The sad truth is that I’m not alone—far from it. There are millions like me, and not just in the generation we now call Millennials and formerly called Generation Y, Generation I and, at least once in memory, Generation Whine. Student loans are crippling the ability of Americans of all ages to own homes, have families, get married, take vacations, retire.

We were taught that you need an education to succeed, and if you don’t have a Daddy Warbucks around to stroke tuition checks, no matter, Uncle Sugar will guarantee you a loan. It was seen as a way to give everyone access to the so-called American Dream. Well, that dream has become a living nightmare. Many of us are stuck living paycheck-to-paycheck because we did what we were told we had to do to better ourselves. Irony can be a cruel bedfellow.

It comes as no surprise that the student loan crisis that has enveloped the nation like a fog is starting to make its dent in the national economy. According to Bloomberg, today Americans have a cumulative $1.4 trillion in student loan debt, which for each individual causes a series of micro and major decisions. As debtors like me put off milestones to pay the likes of Sallie Mae, Wells Fargo and Nelnet, birth rates have plummeted to a 30-year low, home ownership is down, marriages are delayed, and our Baby Boomer parents are unable to take those Viking Cruises that are so popular with the grey hairs these days, because they’re stuck subsidizing that never-gonna-empty nest.

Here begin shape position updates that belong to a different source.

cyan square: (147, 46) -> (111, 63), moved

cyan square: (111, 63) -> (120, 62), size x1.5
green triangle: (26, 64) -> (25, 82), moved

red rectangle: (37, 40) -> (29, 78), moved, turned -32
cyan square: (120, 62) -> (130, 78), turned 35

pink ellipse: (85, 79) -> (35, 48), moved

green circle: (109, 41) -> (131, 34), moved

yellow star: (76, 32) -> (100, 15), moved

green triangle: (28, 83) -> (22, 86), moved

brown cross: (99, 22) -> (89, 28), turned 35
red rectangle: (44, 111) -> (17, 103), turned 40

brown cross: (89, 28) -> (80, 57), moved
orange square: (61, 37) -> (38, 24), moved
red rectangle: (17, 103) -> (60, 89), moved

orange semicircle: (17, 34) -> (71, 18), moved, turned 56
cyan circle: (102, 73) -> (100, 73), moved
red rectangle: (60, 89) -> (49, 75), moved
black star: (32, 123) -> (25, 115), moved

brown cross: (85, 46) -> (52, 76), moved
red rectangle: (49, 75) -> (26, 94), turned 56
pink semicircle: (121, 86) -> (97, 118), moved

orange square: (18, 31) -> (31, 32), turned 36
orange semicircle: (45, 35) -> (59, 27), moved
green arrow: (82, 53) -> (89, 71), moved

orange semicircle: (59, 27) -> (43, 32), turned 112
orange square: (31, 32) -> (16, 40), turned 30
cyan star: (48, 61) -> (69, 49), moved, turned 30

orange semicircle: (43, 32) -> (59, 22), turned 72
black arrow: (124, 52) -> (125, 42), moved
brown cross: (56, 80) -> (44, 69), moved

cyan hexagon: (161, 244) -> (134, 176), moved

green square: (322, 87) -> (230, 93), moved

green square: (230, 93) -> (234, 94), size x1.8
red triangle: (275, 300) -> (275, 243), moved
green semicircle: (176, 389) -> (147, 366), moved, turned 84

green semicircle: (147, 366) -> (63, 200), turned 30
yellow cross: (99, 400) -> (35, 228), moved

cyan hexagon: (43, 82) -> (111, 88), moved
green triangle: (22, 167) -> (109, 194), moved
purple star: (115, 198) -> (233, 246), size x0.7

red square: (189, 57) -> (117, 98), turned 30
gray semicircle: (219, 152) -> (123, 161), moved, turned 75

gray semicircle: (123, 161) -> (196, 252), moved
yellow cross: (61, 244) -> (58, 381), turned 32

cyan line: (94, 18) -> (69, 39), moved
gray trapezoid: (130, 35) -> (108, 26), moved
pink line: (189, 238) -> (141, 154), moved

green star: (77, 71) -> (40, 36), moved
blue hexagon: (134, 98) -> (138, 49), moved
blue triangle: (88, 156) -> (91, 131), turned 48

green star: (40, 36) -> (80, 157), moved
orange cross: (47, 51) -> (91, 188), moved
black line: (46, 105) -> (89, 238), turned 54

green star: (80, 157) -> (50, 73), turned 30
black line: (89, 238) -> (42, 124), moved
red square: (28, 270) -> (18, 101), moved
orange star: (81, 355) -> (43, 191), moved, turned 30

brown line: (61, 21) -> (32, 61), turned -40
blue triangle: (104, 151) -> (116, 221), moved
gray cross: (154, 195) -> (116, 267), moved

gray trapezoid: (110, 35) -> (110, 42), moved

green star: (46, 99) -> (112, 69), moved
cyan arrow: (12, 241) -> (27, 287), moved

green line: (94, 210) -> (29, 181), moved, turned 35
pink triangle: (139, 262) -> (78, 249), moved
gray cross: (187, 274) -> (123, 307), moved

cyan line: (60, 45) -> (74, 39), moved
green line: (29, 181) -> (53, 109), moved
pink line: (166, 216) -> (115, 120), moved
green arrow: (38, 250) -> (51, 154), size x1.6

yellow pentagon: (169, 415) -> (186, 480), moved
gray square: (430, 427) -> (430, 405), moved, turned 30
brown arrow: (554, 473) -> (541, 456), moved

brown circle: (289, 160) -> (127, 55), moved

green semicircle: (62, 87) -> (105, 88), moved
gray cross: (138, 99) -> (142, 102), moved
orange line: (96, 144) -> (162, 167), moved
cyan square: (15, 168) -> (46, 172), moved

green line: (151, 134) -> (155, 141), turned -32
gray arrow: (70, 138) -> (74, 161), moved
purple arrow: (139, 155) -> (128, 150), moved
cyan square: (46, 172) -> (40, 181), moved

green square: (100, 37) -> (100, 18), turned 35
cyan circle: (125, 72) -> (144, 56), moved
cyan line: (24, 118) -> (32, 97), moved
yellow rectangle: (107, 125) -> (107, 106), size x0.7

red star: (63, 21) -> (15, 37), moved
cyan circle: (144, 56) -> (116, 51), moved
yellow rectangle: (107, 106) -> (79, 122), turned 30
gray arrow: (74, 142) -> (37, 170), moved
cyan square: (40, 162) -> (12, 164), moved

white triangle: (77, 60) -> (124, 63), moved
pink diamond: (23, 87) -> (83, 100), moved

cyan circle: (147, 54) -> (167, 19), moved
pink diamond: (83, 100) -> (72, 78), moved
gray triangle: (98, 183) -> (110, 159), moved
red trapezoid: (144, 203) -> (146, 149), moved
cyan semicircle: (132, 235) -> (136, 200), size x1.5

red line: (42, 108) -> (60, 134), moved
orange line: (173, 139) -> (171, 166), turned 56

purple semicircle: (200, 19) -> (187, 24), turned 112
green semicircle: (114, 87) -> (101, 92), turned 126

Thankfully, some politicians are starting to get a clue, but right now, it’s a problem with no end in sight. Student loan debts are like herpes: essentially impossible to get rid of. You can’t discharge ’em in bankruptcy and, while federally backed loans have more favorable terms, some private loans have double-digit annual percentage rates, don’t offer grace periods, economic deferrals or income-based repayment. All can garnish wages and, unlike a house or a car, you can’t just give back your education and take a hit on your credit report, so we have no choice but to continue paying, perhaps for the rest of our natural lives.

It’s not getting any better, either. From 2007 to 2017, Bloomberg states, there was a 176 percent increase in student loan debt, which I find astonishing, as I graduated from law school in 2008 with a Rock of Gibraltar-sized debt around my neck. For the amount that I still owe 10 years later, I could buy a shitty house in a decent neighborhood, or a decent house in a shitty neighborhood. If I graduated today, I might could aspire to Avondale.

Just think, if nothing changes, the next generation of graduates might have enough student loan debt to pay for a place in Queen’s Harbour.